Each entry should be copied as it stands, leaving the pictures behind.

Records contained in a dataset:
§ §
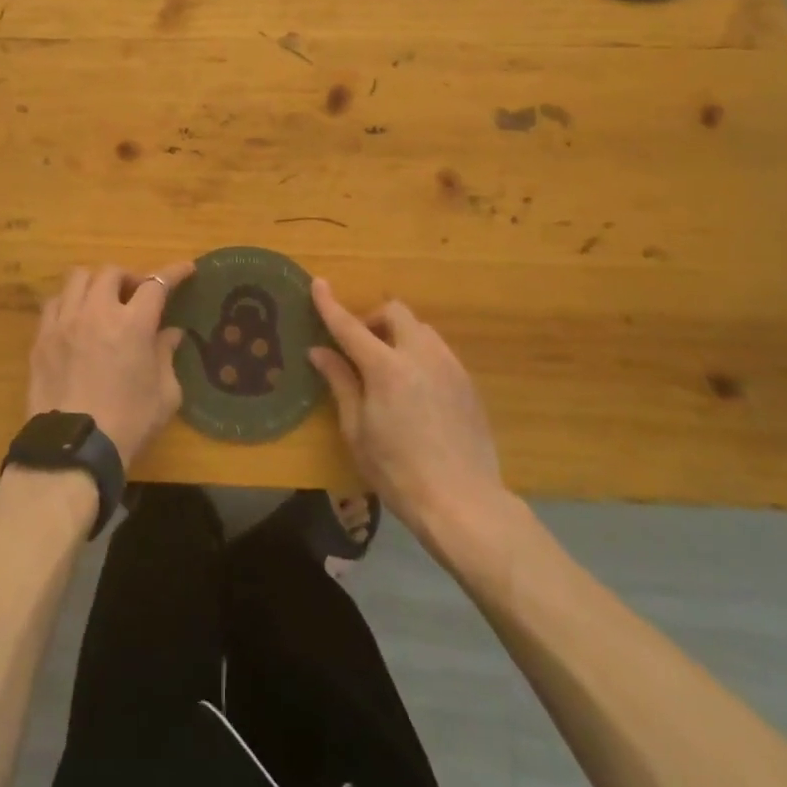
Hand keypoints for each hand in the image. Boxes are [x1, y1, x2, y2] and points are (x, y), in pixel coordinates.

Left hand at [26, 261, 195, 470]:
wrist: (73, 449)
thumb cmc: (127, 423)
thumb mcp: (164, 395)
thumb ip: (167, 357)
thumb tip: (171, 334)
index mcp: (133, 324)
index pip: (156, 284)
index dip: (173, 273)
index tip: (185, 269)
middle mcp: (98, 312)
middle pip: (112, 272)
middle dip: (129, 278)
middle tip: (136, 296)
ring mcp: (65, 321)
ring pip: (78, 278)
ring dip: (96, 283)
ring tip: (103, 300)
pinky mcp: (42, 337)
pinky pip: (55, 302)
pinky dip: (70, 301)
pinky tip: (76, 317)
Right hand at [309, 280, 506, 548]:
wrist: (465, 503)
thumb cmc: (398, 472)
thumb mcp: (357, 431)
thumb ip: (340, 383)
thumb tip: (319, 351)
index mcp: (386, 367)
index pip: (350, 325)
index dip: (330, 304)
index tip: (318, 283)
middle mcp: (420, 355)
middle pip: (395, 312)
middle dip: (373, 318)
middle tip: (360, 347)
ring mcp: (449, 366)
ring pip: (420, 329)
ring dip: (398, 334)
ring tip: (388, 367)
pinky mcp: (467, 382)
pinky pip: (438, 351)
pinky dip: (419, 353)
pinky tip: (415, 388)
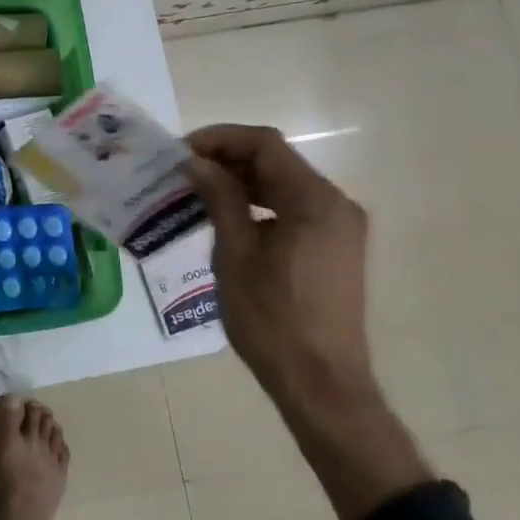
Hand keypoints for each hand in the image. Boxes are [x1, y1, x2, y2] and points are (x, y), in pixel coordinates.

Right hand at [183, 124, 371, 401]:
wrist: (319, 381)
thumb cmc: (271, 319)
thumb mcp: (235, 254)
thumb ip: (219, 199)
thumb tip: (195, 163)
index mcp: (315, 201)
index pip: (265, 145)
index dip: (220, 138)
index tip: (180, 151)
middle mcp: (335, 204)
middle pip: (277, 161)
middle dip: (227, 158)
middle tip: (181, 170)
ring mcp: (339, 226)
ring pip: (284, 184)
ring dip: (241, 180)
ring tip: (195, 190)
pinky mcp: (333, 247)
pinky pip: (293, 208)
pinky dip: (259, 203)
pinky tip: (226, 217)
§ §
### Answer to this problem
Hand keypoints for each hand in the image. Boxes are [x1, y1, x2, y2] and points are (x, y), in pixel coordinates.

Left hand at [26, 261, 195, 470]:
wrist: (73, 449)
thumb cmc: (127, 423)
thumb mcp: (164, 395)
thumb ip: (167, 357)
thumb tip: (171, 334)
index mcp: (133, 324)
index pip: (156, 284)
index dip: (173, 273)
index tip: (185, 269)
middle mcp: (98, 312)
middle pip: (112, 272)
middle dip: (129, 278)
middle tip: (136, 296)
ring mcp: (65, 321)
ring pip: (78, 278)
ring dip: (96, 283)
ring tip: (103, 300)
pinky mcp: (42, 337)
pinky pip: (55, 302)
pinky dip: (70, 301)
pinky tip: (76, 317)
Right hand at [309, 280, 506, 548]:
wrist: (465, 503)
thumb cmc: (398, 472)
thumb mcp: (357, 431)
thumb ip: (340, 383)
thumb tip: (319, 351)
index mcp: (386, 367)
index pip: (350, 325)
index dip: (330, 304)
index tip: (318, 283)
middle mcp: (420, 355)
middle pip: (395, 312)
middle dip: (373, 318)
middle tip: (360, 347)
ring mcp: (449, 366)
ring pip: (420, 329)
ring dip: (398, 334)
ring tip: (388, 367)
pinky mcp: (467, 382)
pinky pip: (438, 351)
pinky dip: (419, 353)
pinky tip: (415, 388)
Hand keypoints for each hand in the image. Boxes are [x1, y1, x2, y2] and points are (x, y), in pixel coordinates.

Right hand at [183, 124, 371, 401]:
wrist: (319, 381)
thumb cmc: (271, 319)
thumb mcp: (235, 254)
thumb ip: (219, 199)
thumb tip: (195, 163)
index mcp: (315, 201)
index pip: (265, 145)
index dip: (220, 138)
index tip: (180, 151)
middle mcp: (335, 204)
middle pip: (277, 161)
middle dip: (227, 158)
middle tip: (181, 170)
ring mcp: (339, 226)
ring pip: (284, 184)
ring dip: (241, 180)
ring tip: (195, 190)
pinky mcp: (333, 247)
pinky pip: (293, 208)
pinky dip: (259, 203)
pinky tip: (226, 217)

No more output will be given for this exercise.